* [Task brief]:
Each line of the data below holding the word "phải" must be copied.

* [Dataset entries]:
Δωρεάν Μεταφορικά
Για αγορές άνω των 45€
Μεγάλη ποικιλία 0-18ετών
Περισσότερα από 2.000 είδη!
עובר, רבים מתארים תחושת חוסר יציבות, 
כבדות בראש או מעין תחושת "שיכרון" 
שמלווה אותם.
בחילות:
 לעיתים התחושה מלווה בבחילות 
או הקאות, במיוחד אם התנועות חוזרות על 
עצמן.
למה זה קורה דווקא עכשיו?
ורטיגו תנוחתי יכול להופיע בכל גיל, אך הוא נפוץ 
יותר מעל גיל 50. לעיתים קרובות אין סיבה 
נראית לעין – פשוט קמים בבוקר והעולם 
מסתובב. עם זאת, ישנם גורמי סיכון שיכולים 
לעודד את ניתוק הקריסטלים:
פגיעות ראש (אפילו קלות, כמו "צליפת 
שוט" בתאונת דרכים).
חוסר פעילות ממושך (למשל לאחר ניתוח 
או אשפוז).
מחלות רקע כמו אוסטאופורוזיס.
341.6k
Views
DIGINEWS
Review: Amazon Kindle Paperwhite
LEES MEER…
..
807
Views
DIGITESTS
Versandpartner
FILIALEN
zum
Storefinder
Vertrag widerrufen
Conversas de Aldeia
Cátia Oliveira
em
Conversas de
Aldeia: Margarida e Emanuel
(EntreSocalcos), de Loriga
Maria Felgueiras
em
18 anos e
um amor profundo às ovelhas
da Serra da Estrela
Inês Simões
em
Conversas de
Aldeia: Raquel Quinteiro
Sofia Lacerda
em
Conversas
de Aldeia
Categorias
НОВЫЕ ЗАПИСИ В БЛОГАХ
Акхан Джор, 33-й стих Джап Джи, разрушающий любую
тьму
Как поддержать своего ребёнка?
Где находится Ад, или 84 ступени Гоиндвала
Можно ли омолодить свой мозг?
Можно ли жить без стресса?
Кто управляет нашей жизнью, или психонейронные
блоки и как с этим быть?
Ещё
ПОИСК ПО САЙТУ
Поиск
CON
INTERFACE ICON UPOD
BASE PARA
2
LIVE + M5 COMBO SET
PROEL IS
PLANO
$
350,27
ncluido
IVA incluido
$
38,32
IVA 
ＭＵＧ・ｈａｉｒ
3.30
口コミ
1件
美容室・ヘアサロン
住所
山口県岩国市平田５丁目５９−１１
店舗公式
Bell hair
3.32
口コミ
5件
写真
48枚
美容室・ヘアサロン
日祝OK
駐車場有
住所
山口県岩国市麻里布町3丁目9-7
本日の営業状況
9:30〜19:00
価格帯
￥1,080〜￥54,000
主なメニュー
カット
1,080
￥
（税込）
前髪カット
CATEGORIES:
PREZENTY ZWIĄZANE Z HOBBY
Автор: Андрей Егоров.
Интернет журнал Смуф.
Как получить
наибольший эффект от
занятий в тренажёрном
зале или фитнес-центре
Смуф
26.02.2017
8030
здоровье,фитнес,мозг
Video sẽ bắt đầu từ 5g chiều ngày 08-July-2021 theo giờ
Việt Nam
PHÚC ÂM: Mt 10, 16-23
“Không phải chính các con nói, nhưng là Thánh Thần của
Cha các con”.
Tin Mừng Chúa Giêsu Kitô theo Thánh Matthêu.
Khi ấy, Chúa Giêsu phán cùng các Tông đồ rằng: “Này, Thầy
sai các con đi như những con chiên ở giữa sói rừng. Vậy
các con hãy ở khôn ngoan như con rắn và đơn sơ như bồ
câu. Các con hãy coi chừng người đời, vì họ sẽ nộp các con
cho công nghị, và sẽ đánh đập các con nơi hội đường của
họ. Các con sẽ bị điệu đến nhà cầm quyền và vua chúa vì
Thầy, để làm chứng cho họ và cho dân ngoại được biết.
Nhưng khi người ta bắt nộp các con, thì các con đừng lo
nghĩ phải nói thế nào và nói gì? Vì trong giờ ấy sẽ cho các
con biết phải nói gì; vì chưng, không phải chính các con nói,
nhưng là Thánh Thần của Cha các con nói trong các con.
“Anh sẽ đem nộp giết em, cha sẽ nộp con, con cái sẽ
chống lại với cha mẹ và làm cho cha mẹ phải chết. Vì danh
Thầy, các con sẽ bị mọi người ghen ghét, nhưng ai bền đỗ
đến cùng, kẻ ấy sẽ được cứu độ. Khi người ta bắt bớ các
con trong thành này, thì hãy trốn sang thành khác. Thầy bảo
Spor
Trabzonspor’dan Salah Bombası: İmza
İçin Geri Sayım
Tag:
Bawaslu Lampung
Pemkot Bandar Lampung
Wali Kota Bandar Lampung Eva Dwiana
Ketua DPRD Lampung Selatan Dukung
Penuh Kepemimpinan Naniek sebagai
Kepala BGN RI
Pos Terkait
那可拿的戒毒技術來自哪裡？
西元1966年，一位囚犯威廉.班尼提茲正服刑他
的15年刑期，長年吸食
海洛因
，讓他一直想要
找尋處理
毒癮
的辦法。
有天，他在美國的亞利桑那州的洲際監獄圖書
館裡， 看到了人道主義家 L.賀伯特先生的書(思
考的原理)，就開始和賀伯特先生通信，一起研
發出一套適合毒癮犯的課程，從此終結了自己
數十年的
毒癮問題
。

* [Exercise solution]:
“Không phải chính các con nói, nhưng là Thánh Thần của
nghĩ phải nói thế nào và nói gì? Vì trong giờ ấy sẽ cho các
con biết phải nói gì; vì chưng, không phải chính các con nói,
chống lại với cha mẹ và làm cho cha mẹ phải chết. Vì danh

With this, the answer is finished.